Text section |
:::

3. Dispatch engine. The matching algorithm selects from candidate drivers within the search radius. Target: match a rider to the nearest available driver in under 1-2 seconds end-to-end, with candidate selection under 100ms. The PM decision is the weighting function: pure proximity optimizes rider ETA but can strand drivers in low-demand zones and hurt earnings equity across the fleet. Weighting by driver rating, expected earnings per hour, and time since last trip allows the platform to balance ETA quality against driver retention. These are product tradeoffs, not engineering defaults.
4. Surge engine. Surge is modeled as fare = base_fare x surge_multiplier, where the multiplier is a function of demand rate divided by supply rate over a rolling 5-minute window, smoothed with an exponential moving average to prevent oscillation. Without the EMA, a sudden demand spike and the resulting supply response create a feedback loop: surge jumps, drivers flood the zone, supply overshoots, surge collapses, drivers leave, the cycle repeats. The PM decision is the multiplier ceiling. A high ceiling maximizes supply response but accelerates rider churn in high-surge moments. A low ceiling protects rider trust but leaves demand unmet. In some jurisdictions, surge caps are a regulatory constraint, not an engineering choice, and a PM who doesn’t know this is missing a real operational dimension.

:::

What to work on |
Please reproduce the passage on the dispatch and surge engines word for word.

(A block of data)

:::

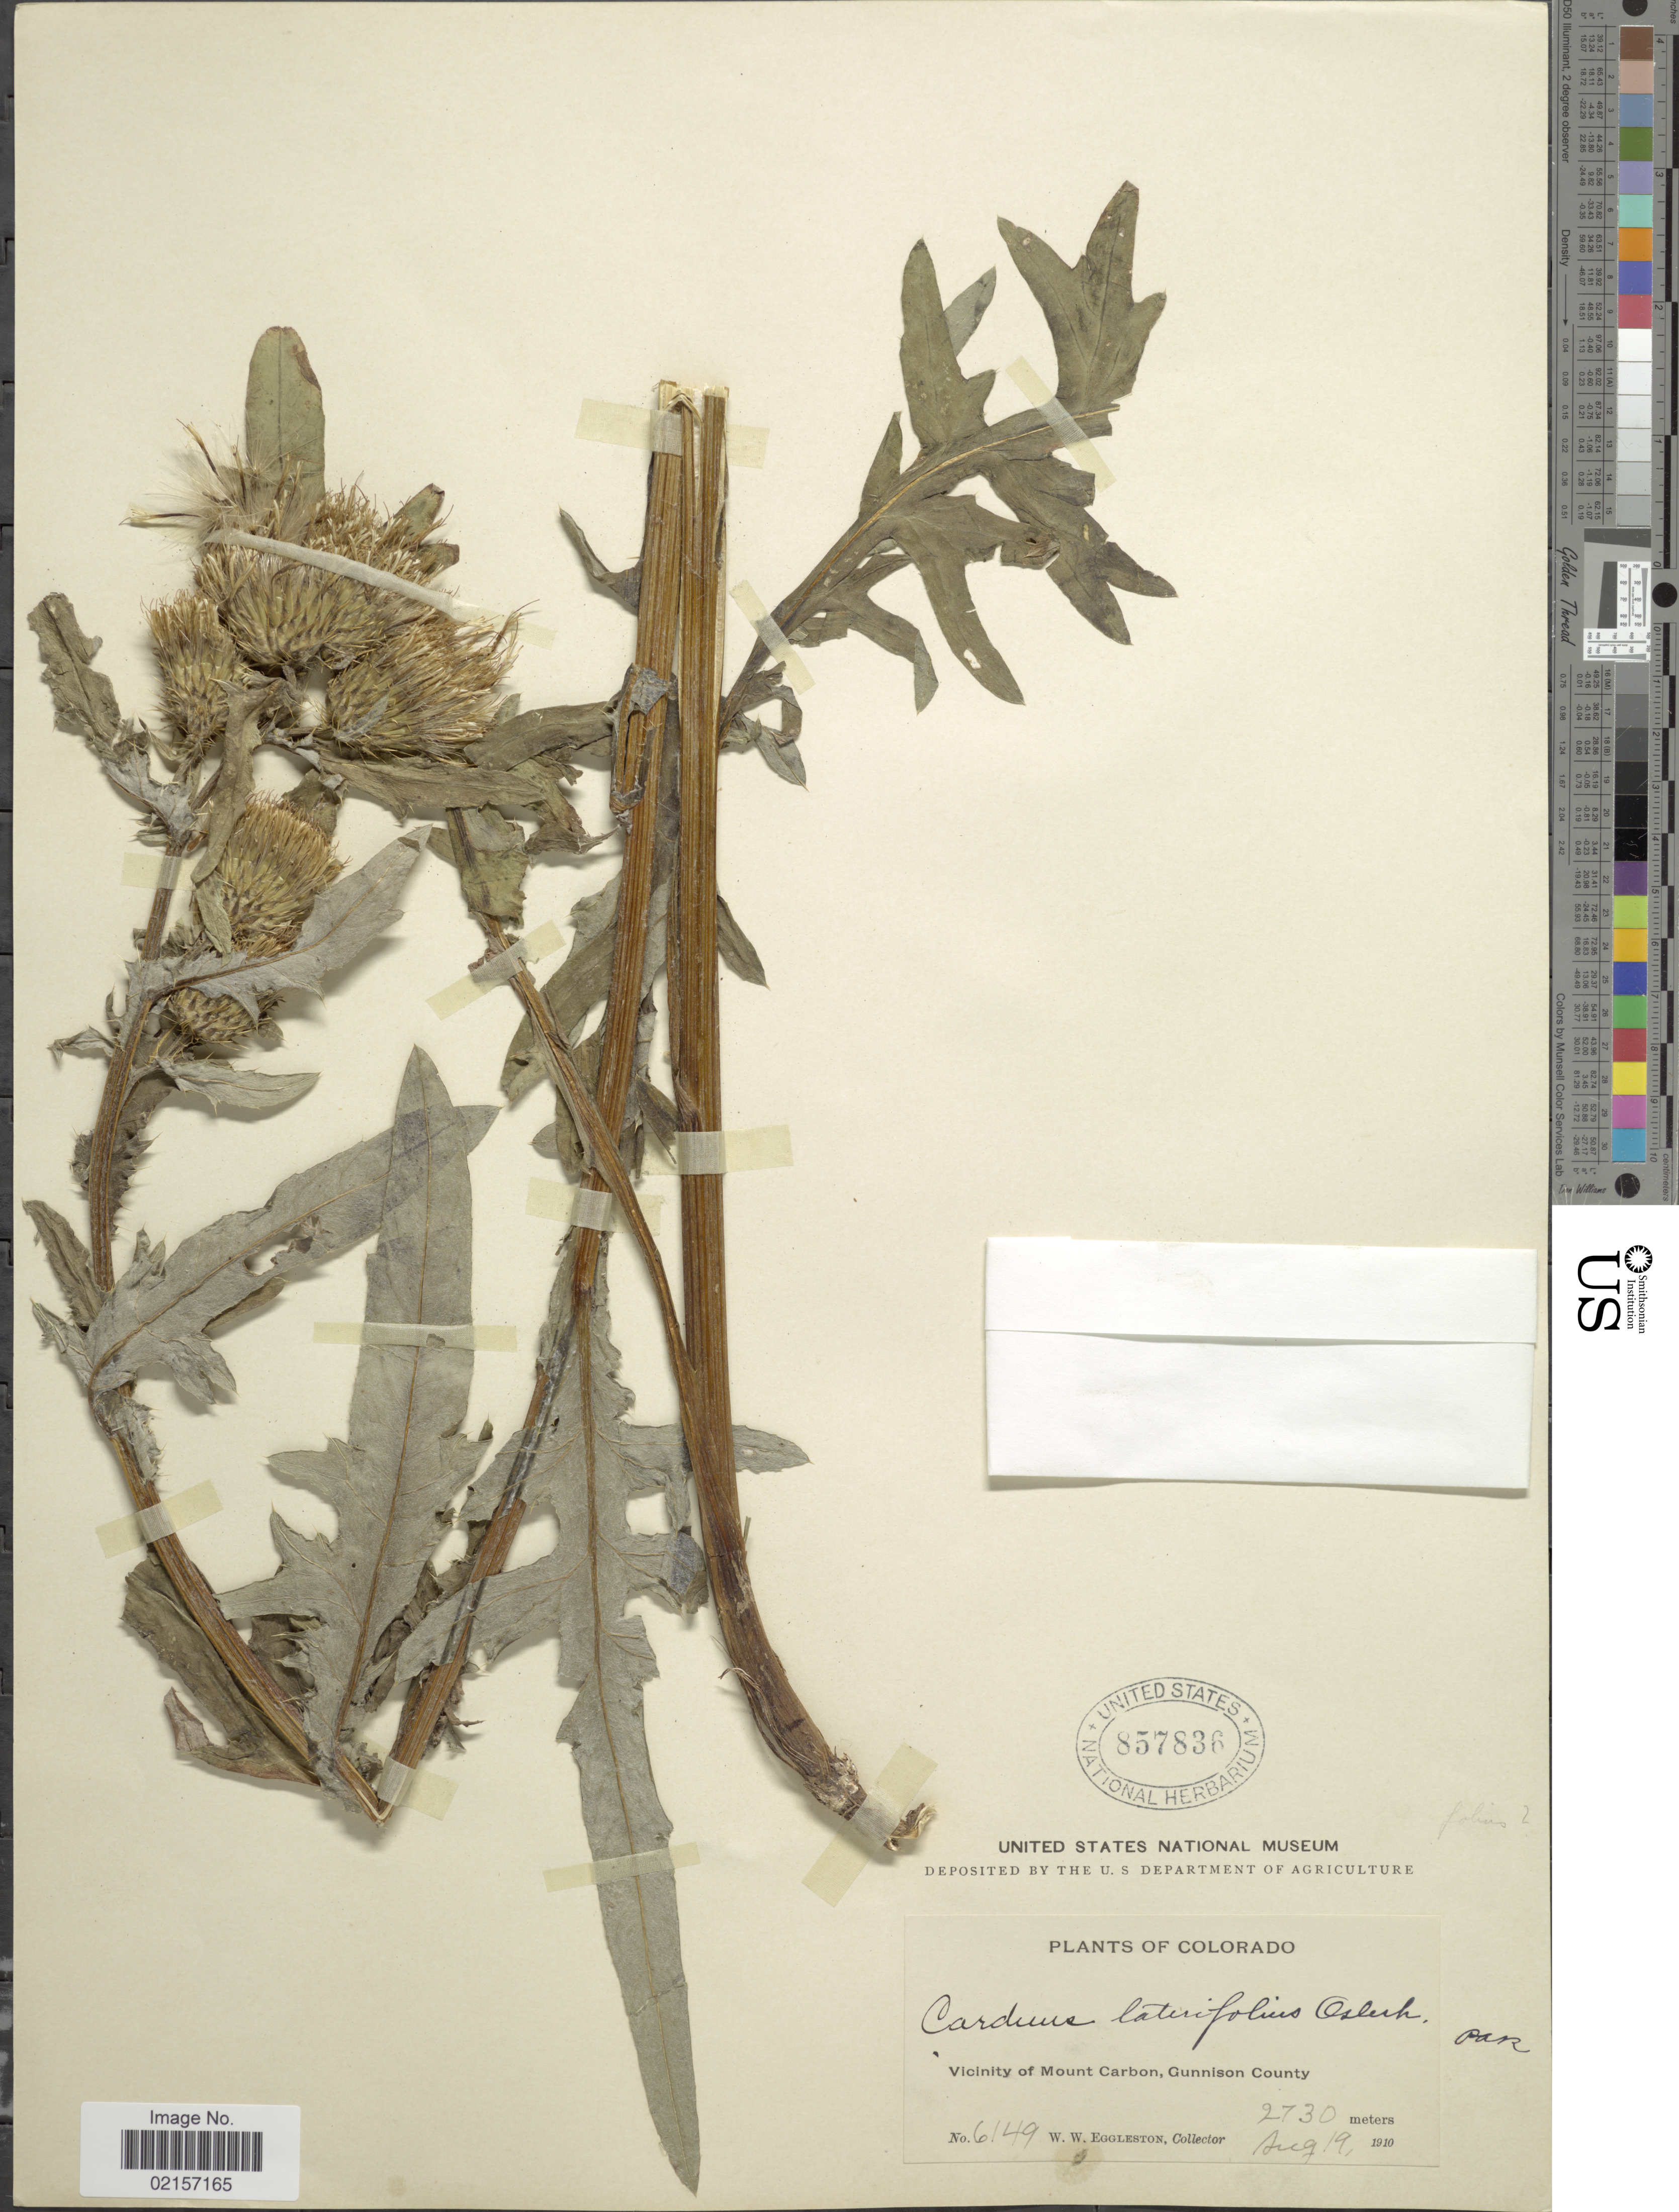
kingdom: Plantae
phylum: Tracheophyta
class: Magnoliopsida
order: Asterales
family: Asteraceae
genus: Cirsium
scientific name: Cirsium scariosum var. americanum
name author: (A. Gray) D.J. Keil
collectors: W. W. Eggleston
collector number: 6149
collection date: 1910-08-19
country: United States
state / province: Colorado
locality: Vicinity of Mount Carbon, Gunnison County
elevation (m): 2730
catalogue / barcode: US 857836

:::

Answer to the problem |
3. Dispatch engine. The matching algorithm selects from candidate drivers within the search radius. Target: match a rider to the nearest available driver in under 1-2 seconds end-to-end, with candidate selection under 100ms. The PM decision is the weighting function: pure proximity optimizes rider ETA but can strand drivers in low-demand zones and hurt earnings equity across the fleet. Weighting by driver rating, expected earnings per hour, and time since last trip allows the platform to balance ETA quality against driver retention. These are product tradeoffs, not engineering defaults.
4. Surge engine. Surge is modeled as fare = base_fare x surge_multiplier, where the multiplier is a function of demand rate divided by supply rate over a rolling 5-minute window, smoothed with an exponential moving average to prevent oscillation. Without the EMA, a sudden demand spike and the resulting supply response create a feedback loop: surge jumps, drivers flood the zone, supply overshoots, surge collapses, drivers leave, the cycle repeats. The PM decision is the multiplier ceiling. A high ceiling maximizes supply response but accelerates rider churn in high-surge moments. A low ceiling protects rider trust but leaves demand unmet. In some jurisdictions, surge caps are a regulatory constraint, not an engineering choice, and a PM who doesn’t know this is missing a real operational dimension.